Don’t relax too far yet, she warned herself. You still know nothing at all about what’s going on, and he still has your stones.
“How did you end up in the…that room?” asked Teacher Hand.
She measured him again. If only she had enough strength to fight. She could kick for his head. She could find the door to the outside. If only she knew something, anything about this place she was in, about this “Cam” who lurked out of sight. If only she wasn’t so dizzy and thirsty…
Stop whining and think of something you can tell him that he might believe.
“I was following you, Teacher,” Aria said.
“You were what?” His voice broke on the last word.
“When your Lordship vanished, a lot of rumors started ’round First City. You’d been caught thieving. Your older brother’d killed you to save the family later embarrassment. Teacher Fire in the Dark had finally caught you sleeping with his wife…”
“Where in the Realm of the Nameless did you hear that!” Teacher Hand roared.
“There’s very little the Notouch don’t hear.” Her mouth twitched. “The rumor that stuck was that you’d decided adultery and misusing your power gift were too small a set of heresies and that you’d gone with a gaggle of the Skymen over the World’s Wall.” That part, at least, was true. “This despised one chose to believe that rumor and wanted to find out how your Lordship had managed it. She succeeded.” Aria hoped he couldn’t tell how much that idea unsettled her.
He looked at his naked hands, then at her, then at his hands again. His face went sick and angry about something he didn’t voice.
“Would your Lordship be so merciful as to give this despised one a drink of water?” Aria bowed her head.
“You are free to stop that crap any time.” Teacher Hand stood up. “I do not know where you got the nerve, Notouch. It doesn’t go with your hand marks.” He paused. “You never did tell me your call name.”
“Aria,” she answered, hoping civility might speed up the process of getting her water.
He snorted. “It would be. Listen, Aria, Teacher Hand is dead and washed away. I am called Eric Born.”
“Eric Born” crossed the room with a careful sideways step that never completely turned his back to her. He drummed his fingers against some mosaic tiles on the far wall. A hole opened underneath his hand. Out of the hole, he pulled out a clear cup of water.
Despite her best intentions, Aria felt her jaw flap open.
Eric Born’s mouth spread in a sharp grin. He seated himself back on the table and held out the cup to her.
Waiting to see how I’ll react, she told herself.

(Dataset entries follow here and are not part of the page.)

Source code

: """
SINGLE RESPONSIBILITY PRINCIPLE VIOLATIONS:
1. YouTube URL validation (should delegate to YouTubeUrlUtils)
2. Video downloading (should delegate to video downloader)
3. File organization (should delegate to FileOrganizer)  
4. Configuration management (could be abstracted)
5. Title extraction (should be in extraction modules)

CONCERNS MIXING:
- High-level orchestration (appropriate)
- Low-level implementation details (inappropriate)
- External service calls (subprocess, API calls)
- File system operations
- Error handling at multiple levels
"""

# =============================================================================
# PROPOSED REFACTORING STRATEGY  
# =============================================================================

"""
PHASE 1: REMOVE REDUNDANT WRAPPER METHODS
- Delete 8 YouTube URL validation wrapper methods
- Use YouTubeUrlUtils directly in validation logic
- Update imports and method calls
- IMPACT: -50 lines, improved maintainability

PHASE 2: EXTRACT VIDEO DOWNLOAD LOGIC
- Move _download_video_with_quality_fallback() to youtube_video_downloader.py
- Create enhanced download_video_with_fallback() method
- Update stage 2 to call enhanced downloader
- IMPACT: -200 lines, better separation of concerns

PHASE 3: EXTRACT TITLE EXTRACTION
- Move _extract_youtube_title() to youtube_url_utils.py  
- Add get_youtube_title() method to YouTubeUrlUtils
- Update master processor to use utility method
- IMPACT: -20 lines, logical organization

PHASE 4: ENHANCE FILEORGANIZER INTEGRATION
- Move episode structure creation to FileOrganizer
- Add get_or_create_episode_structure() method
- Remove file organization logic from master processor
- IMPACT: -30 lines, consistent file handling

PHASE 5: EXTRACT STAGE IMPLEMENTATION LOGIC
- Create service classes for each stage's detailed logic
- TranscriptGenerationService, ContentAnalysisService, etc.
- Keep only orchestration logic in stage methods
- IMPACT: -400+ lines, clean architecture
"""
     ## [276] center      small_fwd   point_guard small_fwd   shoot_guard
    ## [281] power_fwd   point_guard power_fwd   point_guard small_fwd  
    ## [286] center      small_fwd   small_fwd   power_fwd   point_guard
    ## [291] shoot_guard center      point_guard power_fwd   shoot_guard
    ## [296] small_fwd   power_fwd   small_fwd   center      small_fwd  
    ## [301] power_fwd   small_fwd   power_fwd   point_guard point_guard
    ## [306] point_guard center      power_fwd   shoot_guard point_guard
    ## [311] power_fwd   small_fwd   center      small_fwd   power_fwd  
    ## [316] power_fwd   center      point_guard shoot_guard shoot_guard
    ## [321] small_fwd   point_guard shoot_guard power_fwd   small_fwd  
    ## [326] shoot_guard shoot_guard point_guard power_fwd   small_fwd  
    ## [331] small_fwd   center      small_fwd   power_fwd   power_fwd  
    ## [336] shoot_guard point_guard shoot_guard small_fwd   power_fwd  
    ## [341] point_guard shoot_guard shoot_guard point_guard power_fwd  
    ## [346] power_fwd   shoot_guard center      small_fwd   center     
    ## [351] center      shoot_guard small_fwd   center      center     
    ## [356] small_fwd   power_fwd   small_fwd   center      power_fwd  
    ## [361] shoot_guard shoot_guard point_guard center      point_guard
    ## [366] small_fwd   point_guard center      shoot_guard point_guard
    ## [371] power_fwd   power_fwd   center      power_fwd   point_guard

Keep it reined in, Aria.
As smoothly as possible, she swallowed the water. It swished uncomfortably in her empty stomach, but she drained the cup anyway. She needed it, badly.
“Thank you.” She added neither honorific or insult.
He set the cup down. “What did they, the Rhudolant Vitae, do after they put you in that room?”
“Kept me there, mainly. Every now and then one of them would come in with a box of some sort and wave it around in the air and babble at me. It sounded like they were trying to talk. I thought they were insane. Then I thought I’d been wrong and they were Aunorante Sangh. Then"—she shrugged—"I started to wonder if I would be stuck in a single room for the rest of my life. Then they brought you to me.